Hours. At present, the gallery is open on Monday, Tuesday, Friday and Saturday from 11:00 a.m. until 5:00 p.m. or by appointment on other days or times.

Telephone Number and Website. The gallery can be reached at 239-403-7787 or online at http:www.gardnercolbygallery.com. You can follow the Gardner Colby on Facebook as well at http:www.facebook.com/pages/Gardner-Colby-Gallery/173658305993510?sk=info.

Ownership. The gallery is owned by Nancy H. Winch, a graduate of Hollins University with dual degrees in French and art history. Her education also included an year of study in Paris. After 15 years in public relations and advertising in Boston, she and her husband Tony decided to pool their business acumen (he’s also a veteran of the ad business) and shared passion for art and opened a gallery on Martha’s Vineyard.

Nancy Winch introduces artist Kevin Sloan at Artist Talk event in January, 2011.

“[Thirteen] years ago,” Nancy writes, “we [took] a month off in the middle of winter and traveled south from our beloved Martha’s Vineyard with hopes of finding a winter home for Gardner Colby Gallery. We strolled up and down the Third Street shopping district and were overwhelmed by the beautiful shops, the fabulous flowers and majestic fountains that give this most elegant shopping district in Naples its very special cache. It didn’t take long to make the decision that yes, Old Naples was where we wanted to open our Florida gallery.”

With that as background, Winch reserved the name with the State of Florida on February 9, 1998 and established Gardner Colby’s seminal location on Gallery Row with the help of Gallery Director Pamela Campe.

Exercising leadership in the business and art communities, Nancy became a founding member in 2008 of the Naples Fine Art Dealers Association, an alliance of gallery owners and art dealers committed to showcasing established and emerging artists and to educating buyers about fine art.

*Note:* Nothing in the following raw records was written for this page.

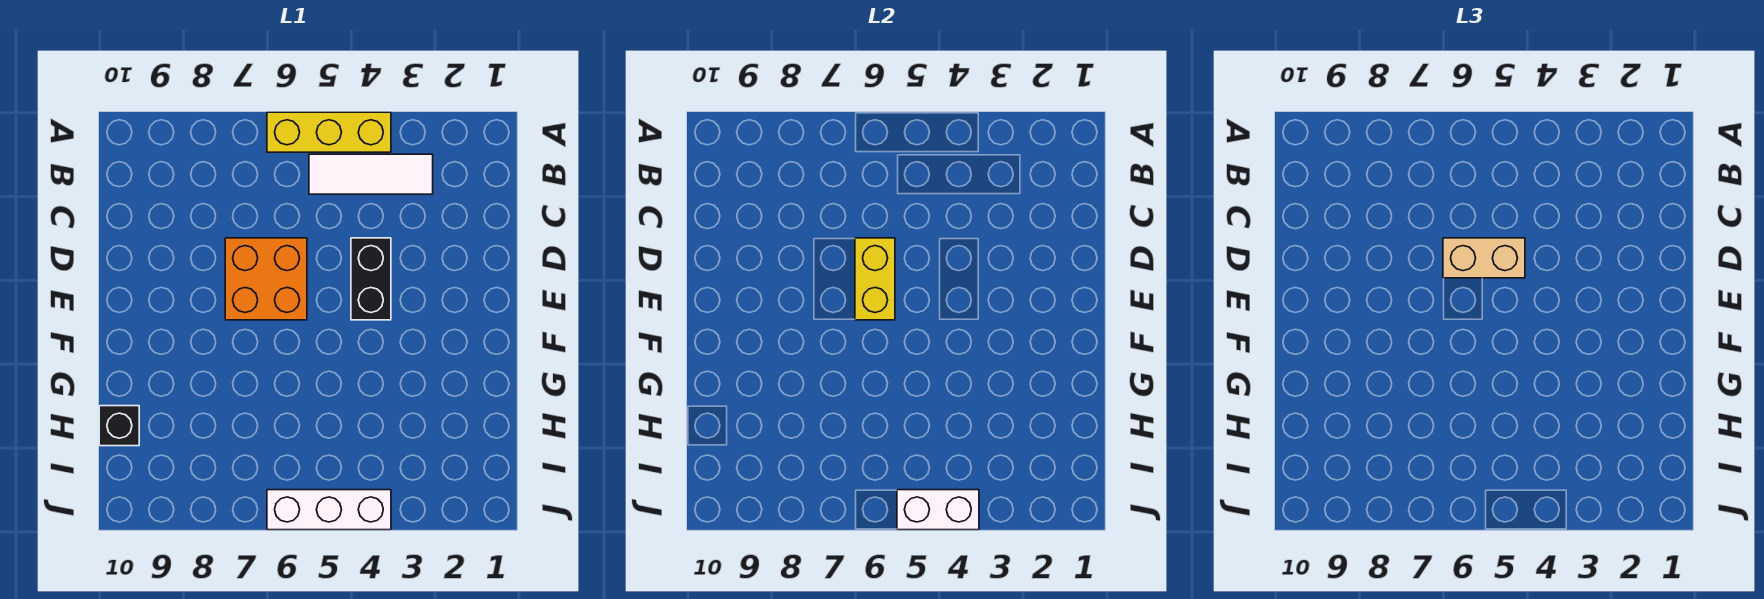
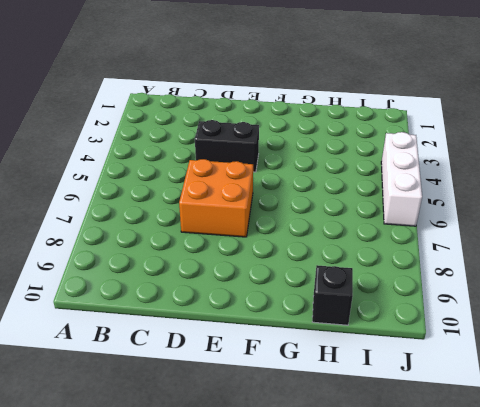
none -> yellow brick A4:A6 level 1
none -> white tile B3:B5 level 1

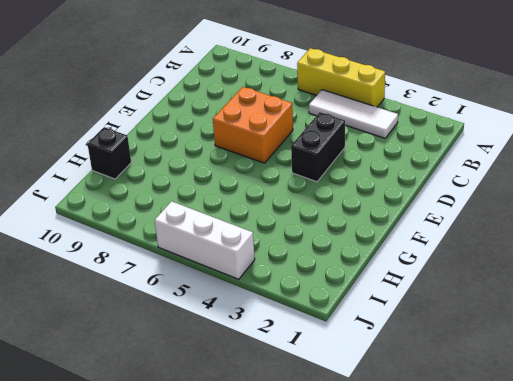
none -> yellow brick D6:E6 level 2
none -> white brick J4:J5 level 2

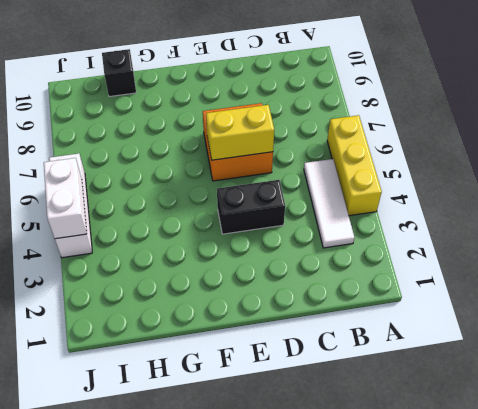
none -> tan brick D5:D6 level 3

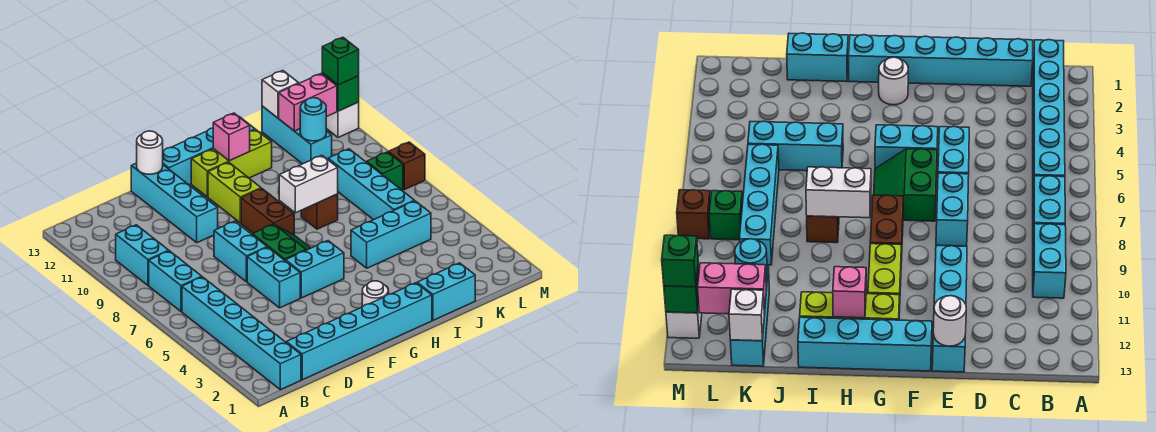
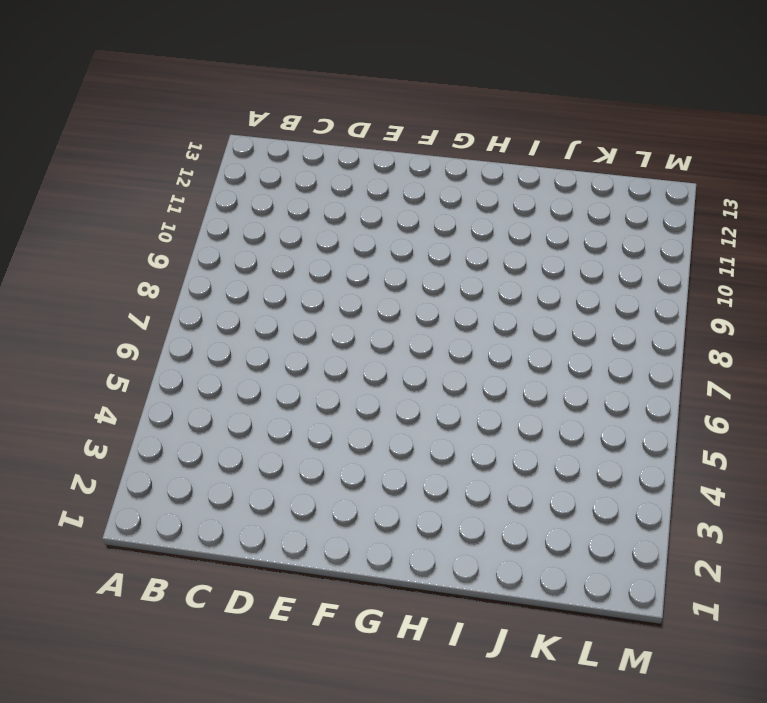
none -> cyan brick B1:B6 level 1
none -> cyan brick B7:B8 level 1
none -> cyan brick B9:B10 level 1
none -> cyan brick C1:H1 level 1

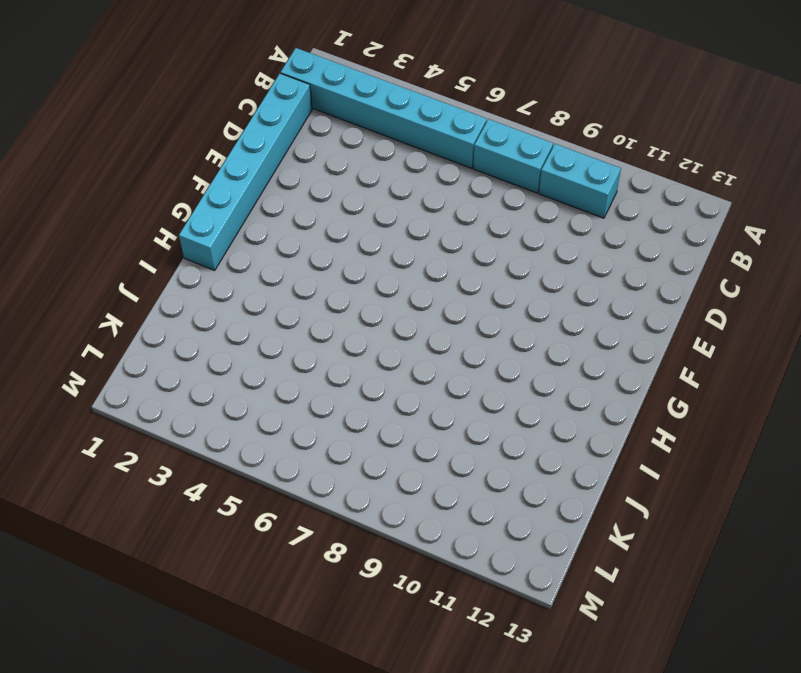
none -> cyan brick E5:E6 level 1
none -> cyan brick E7:E8 level 1
none -> cyan brick E10:E13 level 1
none -> cyan brick F5:G5 level 1

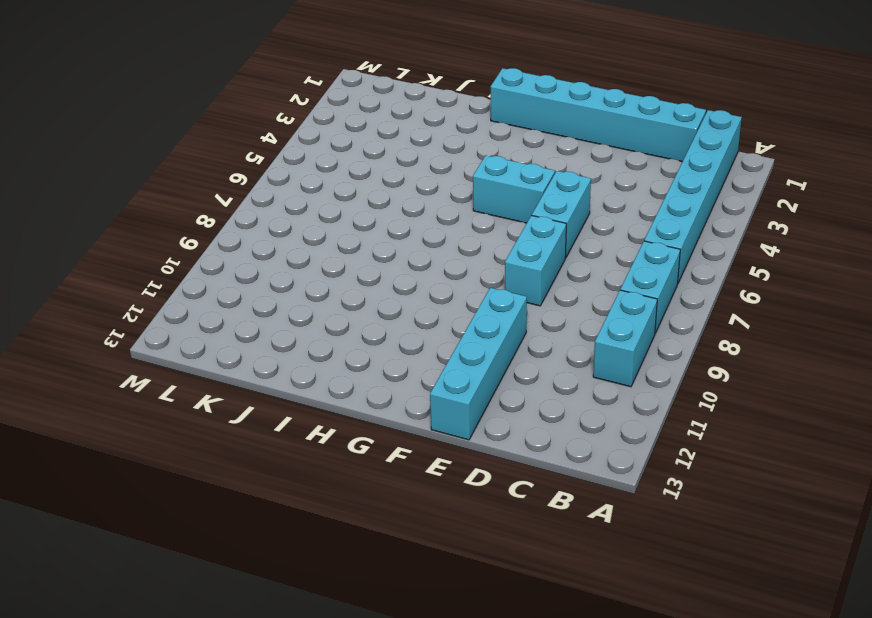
none -> green slope F6:G7 level 1 top F
none -> cyan brick F13:I13 level 1
none -> white round brick G2 level 1
none -> brown brick G8:G9 level 1

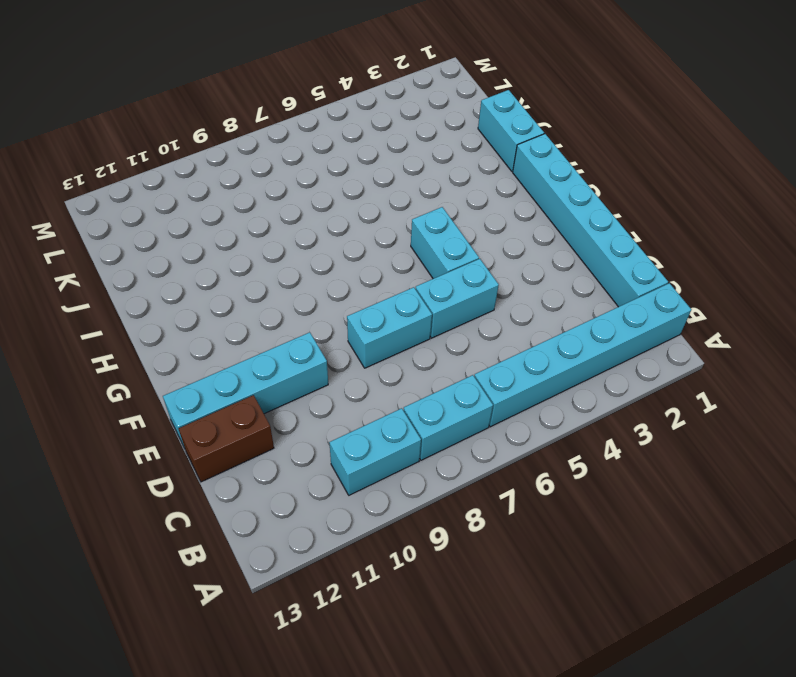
brown brick D12:D13 level 1 -> brown brick G8:G9 level 1
none -> green slope F6:G7 level 1 top F
none -> cyan brick F13:I13 level 1
none -> white round brick G2 level 1
none -> lime brick G10:G11 level 1

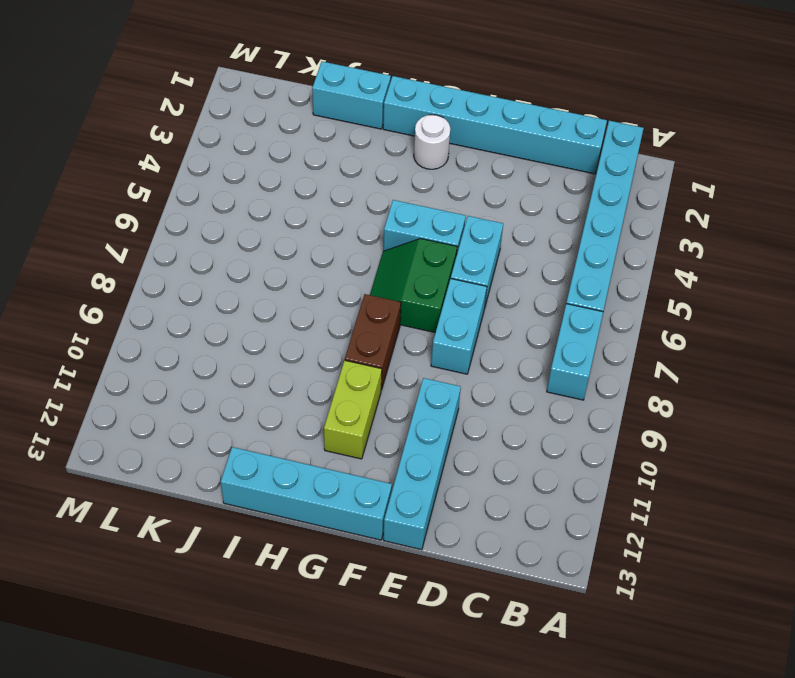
none -> cyan brick B9:B10 level 1
none -> lime brick G12:I12 level 1
none -> cyan brick I5:K5 level 1
none -> brown brick I8 level 1

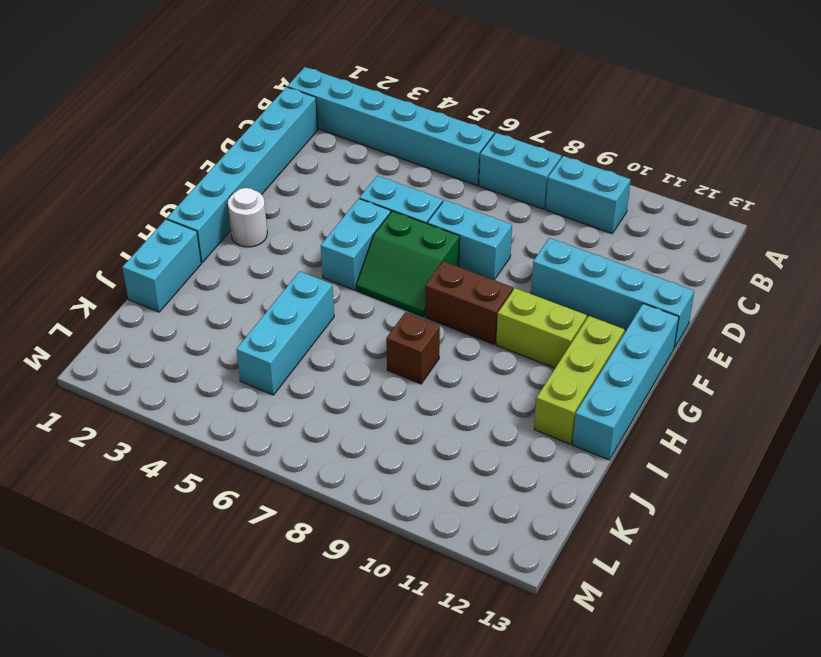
none -> cyan brick K6:K9 level 1
none -> cyan brick K11:K13 level 1
none -> green brick L8 level 1
none -> brown brick M8 level 1

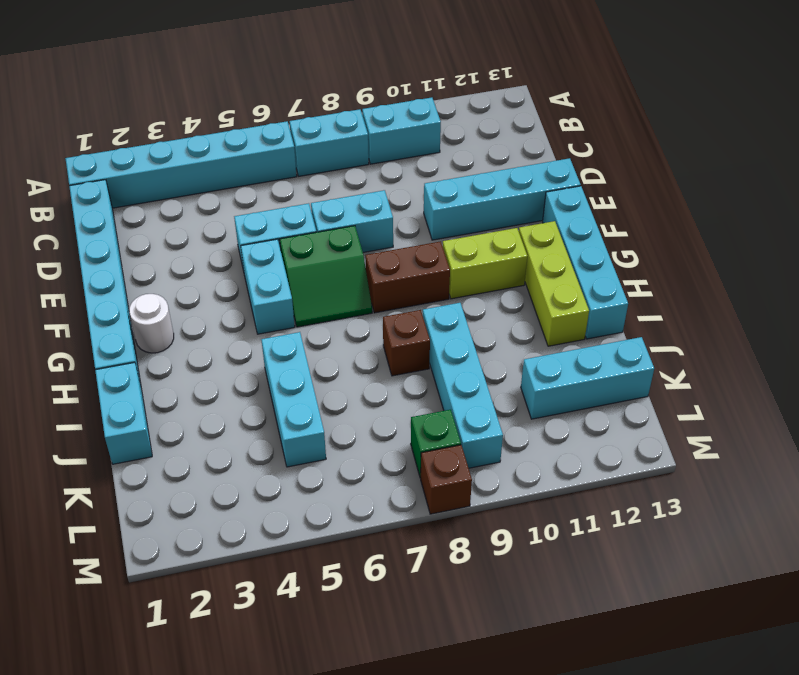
cyan brick I9:L9 level 1 -> cyan brick K6:K9 level 1
none -> white brick M12 level 1
none -> white round brick E13 level 2
none -> white brick H8:I8 level 2
none -> pink brick H12 level 2

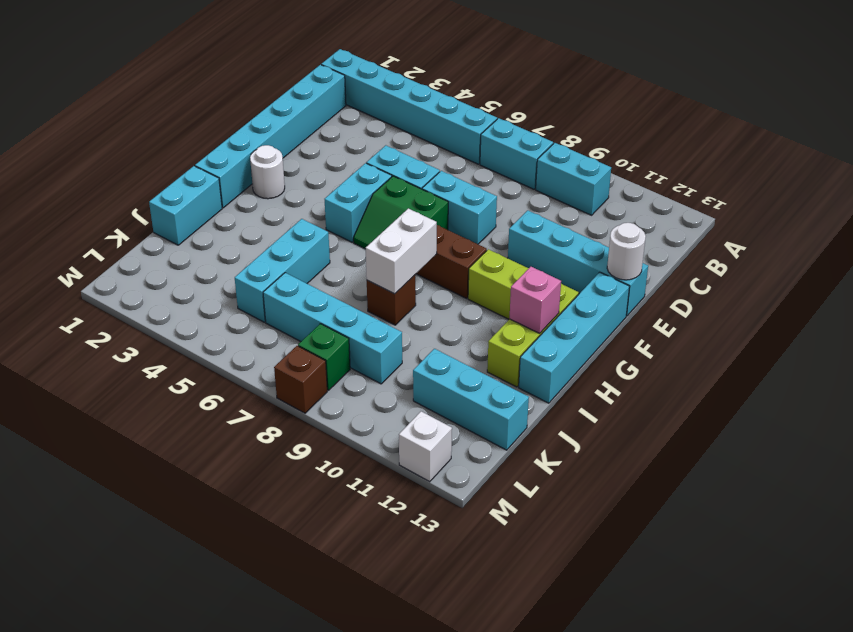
none -> cyan round brick K11 level 2
none -> pink brick K12:L12 level 2
none -> white brick K13 level 2
none -> green brick M12 level 2

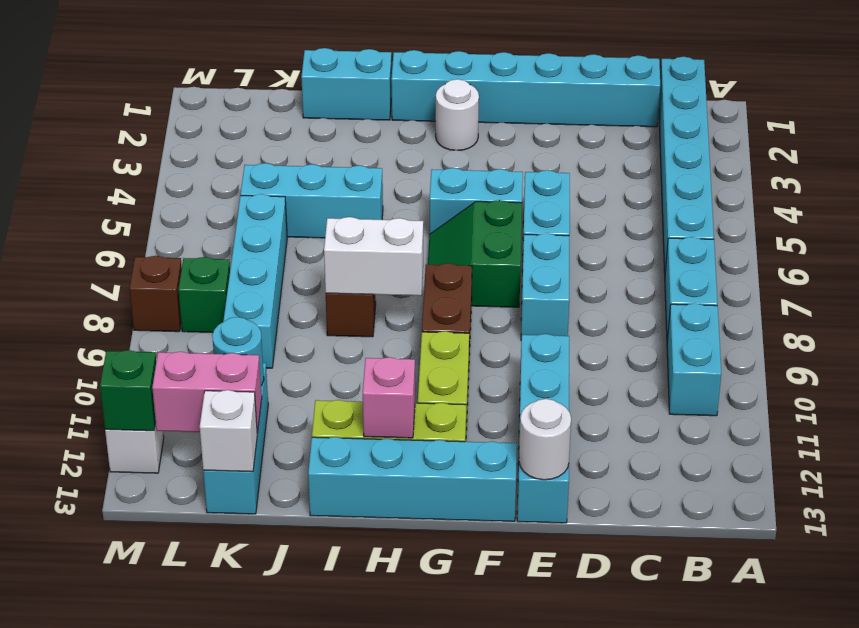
none -> green brick M12 level 3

Gallery Director. Pamela Esker Campe joined Gardner Colby Gallery two years before Nancy Winch made the jump from Martha’s Vineyard to Naples’ Gallery Row, and she has been instrumental in helping build the gallery into a premier destination for both neophyte and experienced collectors. Personable, outgoing and keenly interested in both the artists Gardner Colby represents and the patrons they serve, Pamela also excels as an event planner, converting exhibition openings and artist’s receptions into must-see happenings during Naples’ lively winter social scene. Pamela’s background includes a Bachelor of Arts degree in painting with a minor in art history from Long Island University.

Exhibitions and Shows. The gallery promises exciting times during the first three months of 2013. Gardner Colby’s 2013 exhibition season will feature 5 shows and 14 artists in 56 days starting January 17, 2013:

  • Ancient Ways, opening January 17, 2013, features contemporary works using ancient techniques created by John Schuyler, Ran Adler, and new artist Claire McArdle.
  • Modern Times, opening January 31, 2013, features the magical realism and “stories on canvas” of Kevin Sloan.
  • Touch of Romance, opening February 14, 2013, features sensual offerings by Aaron Westerberg, Lindsay Goodwin and new artist Pauline Roche.
  • Fun and Games, opening February 28, 2013, features fanciful work by Tim Horn, Rebecca Kinkead and new artist Pam Carroll.
  • A Slice of Life, opening March 14, 2013, features a medley of gestural styles, spontaneous brushwork and expressive technique by Gardner Colby standard-bearers Stan Moeller, Kim English, Lesley Rich and Robin Cheers.

Fast Facts.

  • Gardner Colby offers a full range of art consulting services from finding the art, to framing, hanging and installing the art in the collector’s home or office.